Short problem — In the water rates article, to what amount per 1,000 gallons did the groundwater fee rise?

News
GvilleTX Reporting

Woodbine SUD Raises Monthly Water Rates Starting in July 2026

Woodbine SUD is raising water rates this summer, a modest increase that mirrors a broader squeeze on North Texas water, from declining aquifers to a statewide wave of utility rate hikes.

Woodbine SUD Raises Monthly Water Rates Starting in July 2026

Woodbine Special Utility District customers around Gainesville will pay a little more for water starting this summer, and the reasons behind the increase say as much about the future of water in North Texas as they do about one district's budget.

The district's board voted June 11 to raise monthly rates, effective in July, with the change first landing on bills mailed around the first of August. For a typical household the increase is modest: at the district's average use of about 5,000 gallons a month, the bill rises $3.67, from roughly $48 to about $52.

Two things are pushing the bill up. The district raised the fixed monthly charge every customer pays before any water is metered, a couple of dollars for a typical home. And a groundwater fee the district collects on behalf of the state nearly tripled, from 11 cents to 30 cents per 1,000 gallons.

That second charge is the more telling one. Woodbine keeps none of it; it collects the fee and forwards it to the North Texas Groundwater Conservation District, the agency the Legislature created in 2009 to manage the aquifers beneath Cooke, Denton and Collin counties. Those aquifers, the Trinity and the Woodbine, the latter sharing the district's name, have been drawn down for generations. Texas Water Development Board data show groundwater levels across the region have fallen by hundreds of feet over decades of municipal pumping, and state models project the Trinity will keep declining for decades to come. The fees a district like North Texas GCD charges are how the state pays to monitor and stretch a resource that is not refilling as fast as it is used.

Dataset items
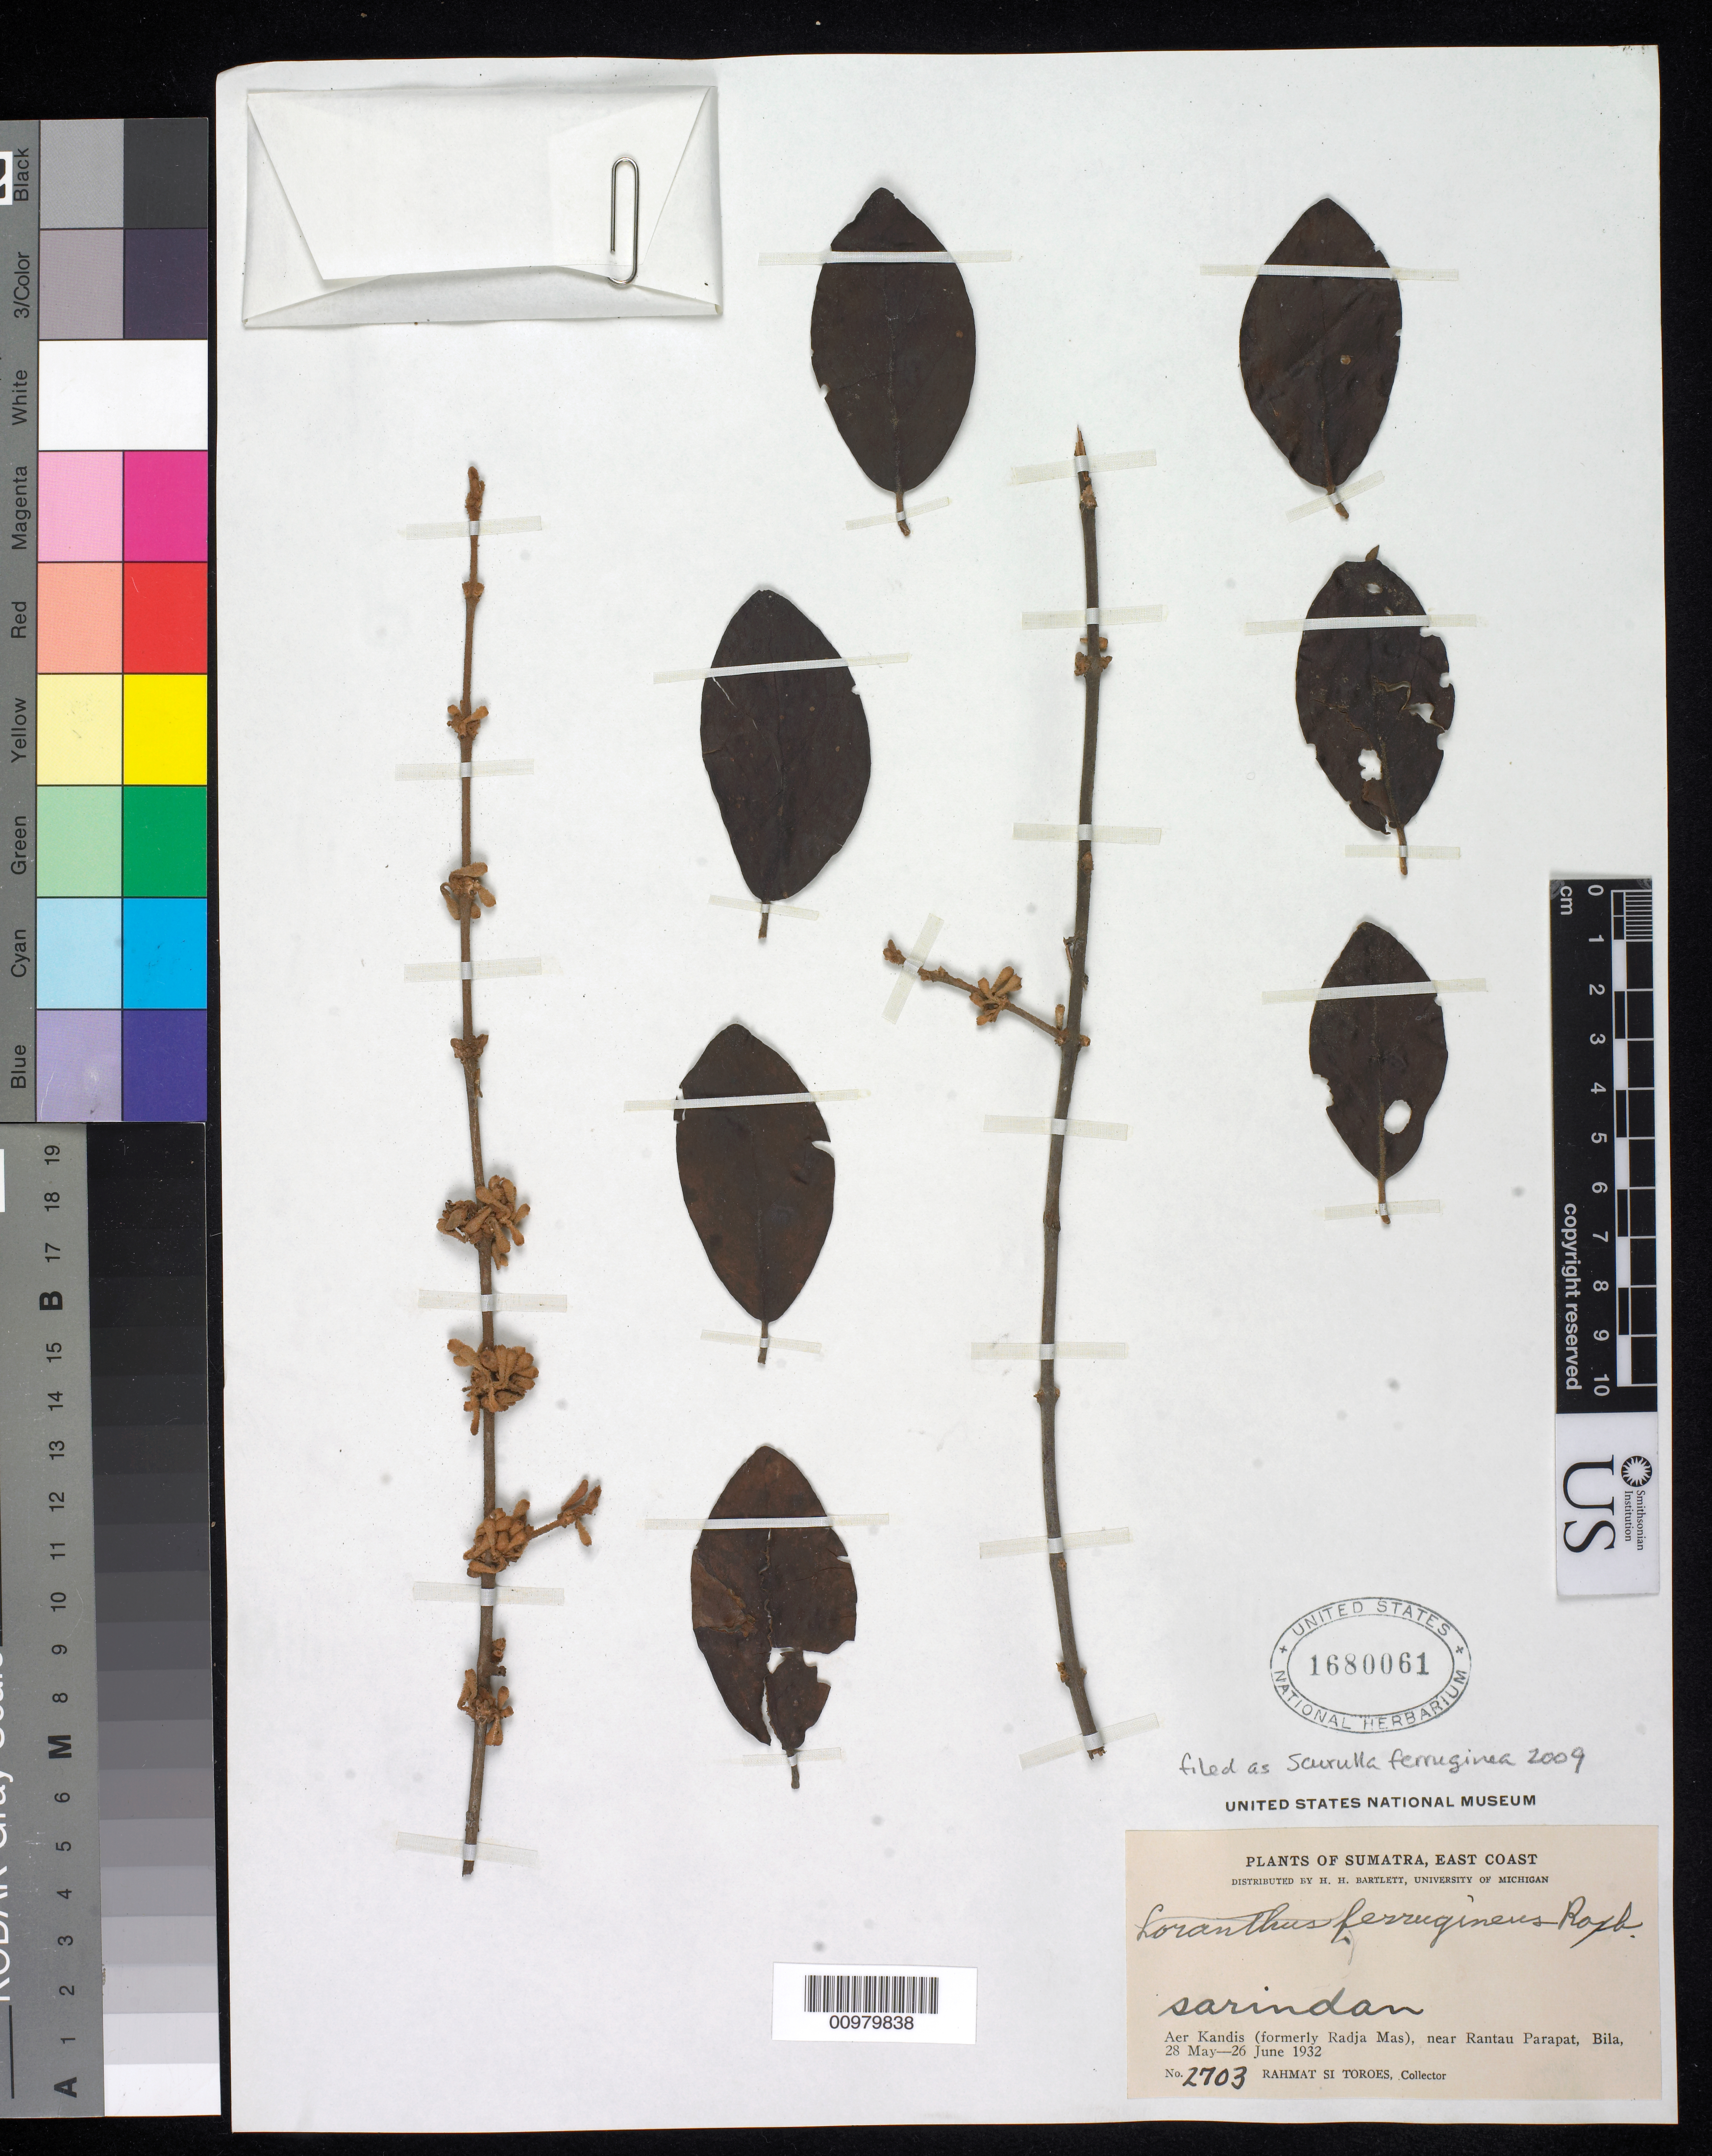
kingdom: Plantae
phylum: Tracheophyta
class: Magnoliopsida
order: Santalales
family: Loranthaceae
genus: Scurrula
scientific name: Scurrula ferruginea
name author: (Jack) Danser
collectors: Rahmat Si Boeea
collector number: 2703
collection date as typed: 28 May 1932 to 26 Jun 1932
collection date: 1932-05-28/1932-06-26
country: Indonesia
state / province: Sumatra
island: Sumatra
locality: East Coast, Bila, Aer Kandis (formerly Radja Mas), near Rantau Parapat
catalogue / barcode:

Problem solution — It rose from 11 cents to 30 cents per 1,000 gallons.